When activist groups and national organizations act in their own self-interests instead of those of the people who actually live, work and raise families in broken communities, “reforms” usually reflect the political agenda of such organizations and activists. Adding layers of bureaucratic red-tape and unresponsiveness doesn’t solve problems. It compounds them in ways that deepen the divide between civic leaders, police and the community. We only need to look to Baltimore, in which a federal consent decree, implemented in 2017 and used as a layer of oversight on BPD policies and operations, led to the city’s second-highest number of homicides (348) in 2019 while the population actually decreased. Total crime in Baltimore is 148 percent above the national average, with property crime 104 percent above the national average. Ferguson has seen similarly dire results in its attempts at reforms. Unfortunately, a city that mirrored the riots and explosive violence in Minneapolis after George Floyd’s death, as happened in the aftermath of Michael Brown’s death, serves as a premonition to unhealed racial animosity, a depleted and demoralized police force, and a community still at the mercy of street violence.

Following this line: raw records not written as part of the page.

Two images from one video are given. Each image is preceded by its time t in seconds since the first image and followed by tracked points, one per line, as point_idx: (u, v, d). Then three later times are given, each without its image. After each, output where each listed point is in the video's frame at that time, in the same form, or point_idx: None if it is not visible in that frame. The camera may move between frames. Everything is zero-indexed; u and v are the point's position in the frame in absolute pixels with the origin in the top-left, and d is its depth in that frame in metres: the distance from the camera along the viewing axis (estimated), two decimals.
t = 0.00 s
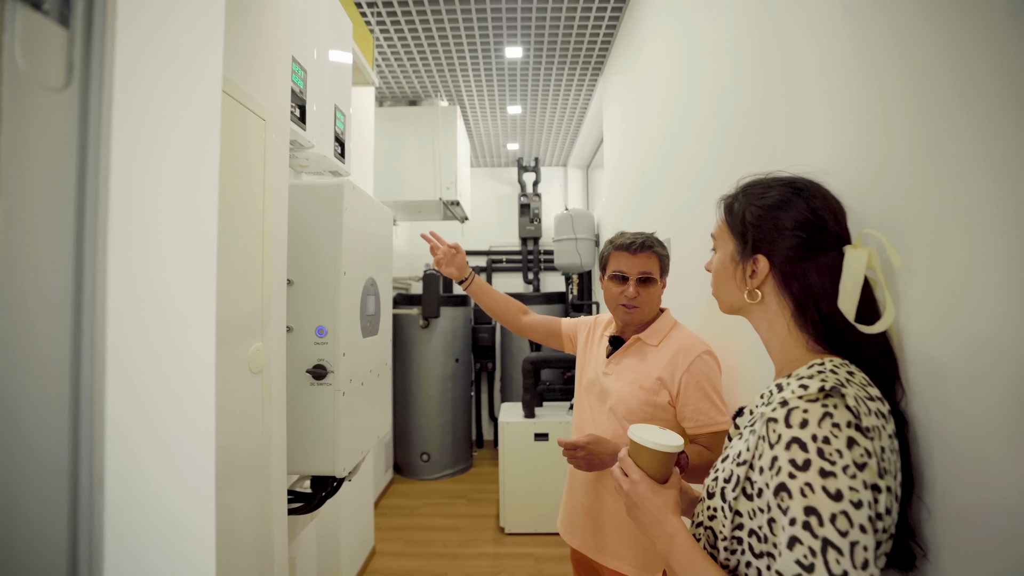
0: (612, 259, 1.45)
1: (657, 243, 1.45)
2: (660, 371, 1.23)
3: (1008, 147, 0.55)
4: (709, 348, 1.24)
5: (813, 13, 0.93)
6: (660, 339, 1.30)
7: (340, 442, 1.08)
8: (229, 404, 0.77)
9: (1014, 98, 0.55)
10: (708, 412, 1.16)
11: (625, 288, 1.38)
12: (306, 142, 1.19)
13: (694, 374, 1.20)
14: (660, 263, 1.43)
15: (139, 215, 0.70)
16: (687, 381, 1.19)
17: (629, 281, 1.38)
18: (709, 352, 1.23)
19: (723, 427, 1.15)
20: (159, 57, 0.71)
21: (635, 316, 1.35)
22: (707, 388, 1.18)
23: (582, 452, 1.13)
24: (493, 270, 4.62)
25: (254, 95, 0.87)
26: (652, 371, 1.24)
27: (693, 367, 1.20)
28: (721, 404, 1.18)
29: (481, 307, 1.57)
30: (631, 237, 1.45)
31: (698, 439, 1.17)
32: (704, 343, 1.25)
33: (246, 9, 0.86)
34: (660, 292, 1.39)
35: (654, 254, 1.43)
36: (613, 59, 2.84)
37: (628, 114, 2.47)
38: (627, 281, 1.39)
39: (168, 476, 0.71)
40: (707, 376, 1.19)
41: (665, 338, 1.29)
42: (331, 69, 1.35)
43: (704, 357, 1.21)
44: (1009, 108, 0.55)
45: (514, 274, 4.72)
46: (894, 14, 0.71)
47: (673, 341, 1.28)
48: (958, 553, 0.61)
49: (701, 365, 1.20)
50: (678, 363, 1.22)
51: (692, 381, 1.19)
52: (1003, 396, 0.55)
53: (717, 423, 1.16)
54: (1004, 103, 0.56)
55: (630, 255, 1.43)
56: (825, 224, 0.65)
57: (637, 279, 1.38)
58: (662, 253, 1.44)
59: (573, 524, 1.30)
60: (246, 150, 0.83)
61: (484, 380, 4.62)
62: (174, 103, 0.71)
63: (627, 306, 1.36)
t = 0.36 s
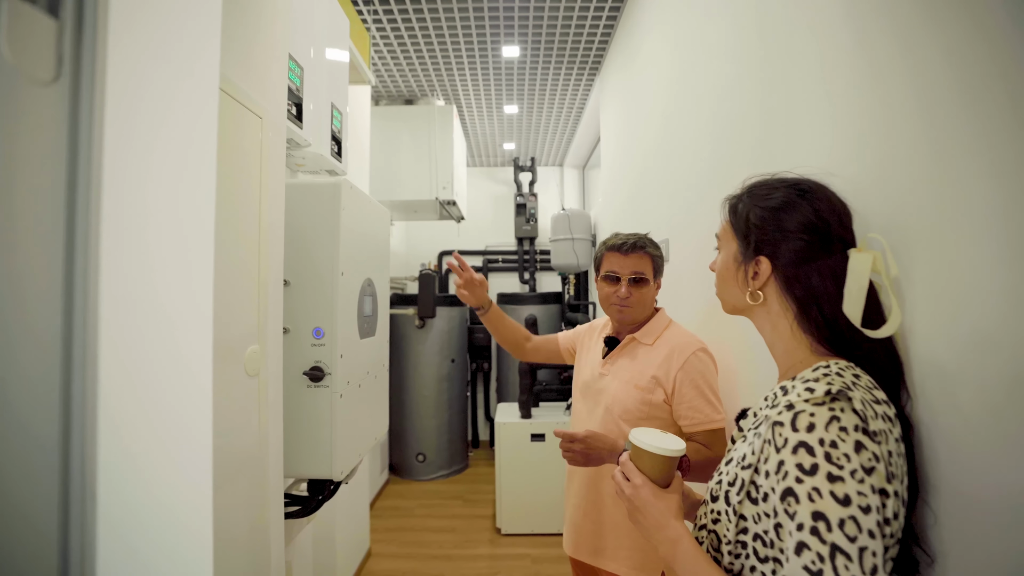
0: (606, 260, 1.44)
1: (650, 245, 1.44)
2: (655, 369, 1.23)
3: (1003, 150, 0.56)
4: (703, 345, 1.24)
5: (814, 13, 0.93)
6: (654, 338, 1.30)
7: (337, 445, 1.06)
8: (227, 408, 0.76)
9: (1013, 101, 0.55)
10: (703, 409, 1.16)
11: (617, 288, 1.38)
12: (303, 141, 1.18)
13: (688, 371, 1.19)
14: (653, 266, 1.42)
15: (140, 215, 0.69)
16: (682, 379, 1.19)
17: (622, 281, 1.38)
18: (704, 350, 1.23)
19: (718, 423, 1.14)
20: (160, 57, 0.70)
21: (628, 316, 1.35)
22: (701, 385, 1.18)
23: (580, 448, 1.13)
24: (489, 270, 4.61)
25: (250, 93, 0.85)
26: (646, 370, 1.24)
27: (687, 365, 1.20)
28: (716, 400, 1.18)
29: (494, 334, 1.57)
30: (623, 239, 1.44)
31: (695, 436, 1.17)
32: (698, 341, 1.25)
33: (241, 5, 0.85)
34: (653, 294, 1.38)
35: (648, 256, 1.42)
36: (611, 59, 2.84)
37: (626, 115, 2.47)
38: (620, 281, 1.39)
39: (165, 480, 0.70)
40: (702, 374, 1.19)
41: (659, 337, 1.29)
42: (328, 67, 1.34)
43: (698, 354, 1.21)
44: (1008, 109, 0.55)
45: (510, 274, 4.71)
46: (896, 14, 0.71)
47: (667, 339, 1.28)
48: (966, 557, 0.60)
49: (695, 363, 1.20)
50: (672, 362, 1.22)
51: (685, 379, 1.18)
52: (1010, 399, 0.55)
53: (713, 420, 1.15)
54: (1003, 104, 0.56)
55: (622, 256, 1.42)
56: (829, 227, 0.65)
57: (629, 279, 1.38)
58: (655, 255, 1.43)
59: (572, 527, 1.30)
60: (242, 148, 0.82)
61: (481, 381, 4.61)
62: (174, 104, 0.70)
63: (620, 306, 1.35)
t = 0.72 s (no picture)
0: (611, 257, 1.44)
1: (655, 242, 1.45)
2: (659, 368, 1.23)
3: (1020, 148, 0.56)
4: (706, 342, 1.23)
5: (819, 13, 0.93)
6: (658, 337, 1.29)
7: (345, 446, 1.05)
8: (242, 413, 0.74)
9: None
10: (706, 405, 1.14)
11: (622, 284, 1.37)
12: (308, 139, 1.16)
13: (691, 368, 1.18)
14: (659, 262, 1.42)
15: (141, 211, 0.65)
16: (685, 376, 1.18)
17: (627, 276, 1.37)
18: (706, 346, 1.22)
19: (722, 420, 1.12)
20: (169, 41, 0.66)
21: (632, 313, 1.35)
22: (705, 383, 1.17)
23: (584, 442, 1.12)
24: (488, 270, 4.60)
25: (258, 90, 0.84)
26: (650, 369, 1.24)
27: (691, 362, 1.19)
28: (720, 397, 1.16)
29: (513, 365, 1.55)
30: (631, 235, 1.44)
31: (699, 433, 1.14)
32: (701, 338, 1.24)
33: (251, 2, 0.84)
34: (656, 290, 1.38)
35: (654, 252, 1.42)
36: (611, 59, 2.84)
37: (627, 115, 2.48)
38: (624, 277, 1.38)
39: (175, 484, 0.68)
40: (706, 371, 1.18)
41: (663, 334, 1.29)
42: (333, 65, 1.32)
43: (701, 351, 1.20)
44: None
45: (509, 274, 4.71)
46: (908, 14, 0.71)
47: (671, 337, 1.27)
48: (985, 556, 0.60)
49: (698, 360, 1.19)
50: (677, 359, 1.21)
51: (689, 375, 1.17)
52: None
53: (717, 416, 1.13)
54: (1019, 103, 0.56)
55: (628, 252, 1.42)
56: (848, 226, 0.65)
57: (633, 275, 1.37)
58: (661, 252, 1.43)
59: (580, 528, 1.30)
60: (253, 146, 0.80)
61: (479, 381, 4.60)
62: (178, 97, 0.66)
63: (623, 302, 1.35)
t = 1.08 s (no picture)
0: (612, 260, 1.45)
1: (658, 245, 1.44)
2: (665, 371, 1.23)
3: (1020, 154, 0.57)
4: (714, 348, 1.23)
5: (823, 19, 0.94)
6: (665, 340, 1.30)
7: (351, 449, 1.05)
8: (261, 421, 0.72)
9: None
10: (713, 410, 1.15)
11: (622, 287, 1.38)
12: (313, 139, 1.16)
13: (698, 373, 1.19)
14: (662, 266, 1.41)
15: (161, 218, 0.66)
16: (692, 380, 1.18)
17: (627, 280, 1.38)
18: (713, 351, 1.22)
19: (728, 425, 1.13)
20: (188, 49, 0.66)
21: (632, 316, 1.36)
22: (712, 388, 1.17)
23: (591, 437, 1.13)
24: (486, 271, 4.60)
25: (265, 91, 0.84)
26: (657, 372, 1.25)
27: (698, 366, 1.19)
28: (727, 403, 1.17)
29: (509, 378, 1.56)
30: (633, 239, 1.45)
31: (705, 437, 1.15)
32: (708, 343, 1.24)
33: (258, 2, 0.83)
34: (660, 293, 1.38)
35: (655, 256, 1.41)
36: (611, 60, 2.84)
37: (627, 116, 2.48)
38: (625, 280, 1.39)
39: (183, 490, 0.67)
40: (712, 375, 1.18)
41: (669, 340, 1.29)
42: (337, 65, 1.32)
43: (708, 356, 1.20)
44: None
45: (506, 275, 4.71)
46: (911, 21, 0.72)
47: (678, 341, 1.28)
48: (991, 554, 0.61)
49: (706, 364, 1.19)
50: (683, 362, 1.22)
51: (696, 380, 1.18)
52: None
53: (723, 421, 1.14)
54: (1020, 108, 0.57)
55: (628, 256, 1.43)
56: (858, 229, 0.66)
57: (634, 279, 1.37)
58: (663, 256, 1.42)
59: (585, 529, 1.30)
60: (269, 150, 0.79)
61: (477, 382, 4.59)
62: (198, 104, 0.66)
63: (623, 305, 1.36)
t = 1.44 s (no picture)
0: (617, 260, 1.44)
1: (661, 245, 1.44)
2: (669, 369, 1.23)
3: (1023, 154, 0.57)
4: (715, 344, 1.23)
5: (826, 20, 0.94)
6: (666, 339, 1.30)
7: (356, 450, 1.04)
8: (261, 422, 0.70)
9: None
10: (718, 406, 1.15)
11: (628, 288, 1.38)
12: (318, 138, 1.15)
13: (703, 370, 1.19)
14: (664, 265, 1.41)
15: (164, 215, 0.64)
16: (697, 378, 1.18)
17: (633, 281, 1.38)
18: (716, 348, 1.22)
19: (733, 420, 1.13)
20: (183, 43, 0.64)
21: (639, 317, 1.36)
22: (717, 385, 1.17)
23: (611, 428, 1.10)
24: (484, 271, 4.59)
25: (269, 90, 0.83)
26: (661, 371, 1.24)
27: (702, 364, 1.20)
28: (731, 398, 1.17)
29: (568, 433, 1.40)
30: (636, 238, 1.43)
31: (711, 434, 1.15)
32: (710, 341, 1.24)
33: None
34: (662, 293, 1.38)
35: (659, 255, 1.41)
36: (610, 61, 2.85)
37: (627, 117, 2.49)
38: (630, 281, 1.39)
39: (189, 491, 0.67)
40: (717, 373, 1.18)
41: (671, 337, 1.29)
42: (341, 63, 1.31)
43: (711, 353, 1.21)
44: None
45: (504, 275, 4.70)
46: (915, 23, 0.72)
47: (679, 339, 1.28)
48: (1001, 553, 0.61)
49: (709, 362, 1.20)
50: (686, 360, 1.22)
51: (700, 377, 1.18)
52: None
53: (728, 417, 1.14)
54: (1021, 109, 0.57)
55: (634, 256, 1.42)
56: (870, 229, 0.66)
57: (639, 279, 1.38)
58: (666, 256, 1.43)
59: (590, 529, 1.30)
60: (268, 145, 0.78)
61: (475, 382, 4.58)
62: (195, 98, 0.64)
63: (631, 305, 1.36)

A charter amendment to replace the Minneapolis Police Department might be on voters’ ballots in November after activists submitted their petition to city officials. Yes 4 Minneapolis, a coalition of community groups, wants to replace the MPD with a new Department of Public Safety and shift authority over police from the mayor to the City Council. The group received $500,000 from George Soros’ Open Society Police Center. But does Yes 4 Minneapolis, or the other, highly visible activist group in the metro area — Black Lives Matter — really act on behalf and in the best interest of the community? Do they actually believe dismantling the police force will solve the nightly violence in the streets of the city or will it add to the aura of fear and lawlessness reaching into neighboring communities?

Wild Wild (Mid)West

As recruitment falls below levels that can replenish a proper police force, criminality fills the void. Over Memorial Day weekend, officers responding to reports of gunshots and vehicles racing just south of Columbia Heights had rocks thrown at them, damaging a squad patrol vehicle. According to Minnesota Crime Watch, the crowd was “extremely hostile” and officers cleared out, saying they didn’t have enough resources to deal with the situation. A similar incident occurred in the early hours of May 23 in Uptown at Lake Street and Lyndale Avenue South. Bystander video reveals how a group of drivers shut down the intersection for burnouts and street racing while hundreds of onlookers prohibited police from stopping the dangerous event. One car lost control and hit a pedestrian. The MPD doesn’t keep official records of these events, but Minnesota Crime Watch reported that this was at least the third pedestrian struck during one of these illegal events during that week. Nicholas Enger, 17, and Vanessa Jensen, 19, were shot and killed when stray bullets hit them while they watched illegal street racing in two separate events in Minneapolis in the early morning hours of June 6. The MPD reports street racing and burnouts surging over the past 14 months, and says that shootings are commonplace at the events.

The results are already in. Longer response time and reactive policing results in poorer service to law-abiding citizens in high-crime areas. Officers without backup lack the tools to handle confrontational situations and become overworked and overstressed and more prone to making poor decisions and risky mistakes. Budget cuts reduce training and pay scales, resulting in less qualified candidates and skilled officers. This is a cycle that must stop immediately. According to City-Data Crime Index, Minneapolis has a crime index of 529.4 compared to the national average of 270.6. Minnesotans have an opportunity to learn from these already ominous precedents and avoid being another metropolitan area that fails its residents through hollow platitudes and terrible policy.

Jenna Stocker is a Twin Cities-based freelance writer whose work has been published in The Federalist. She is a former United States Marine Corps officer and a University of Minnesota graduate.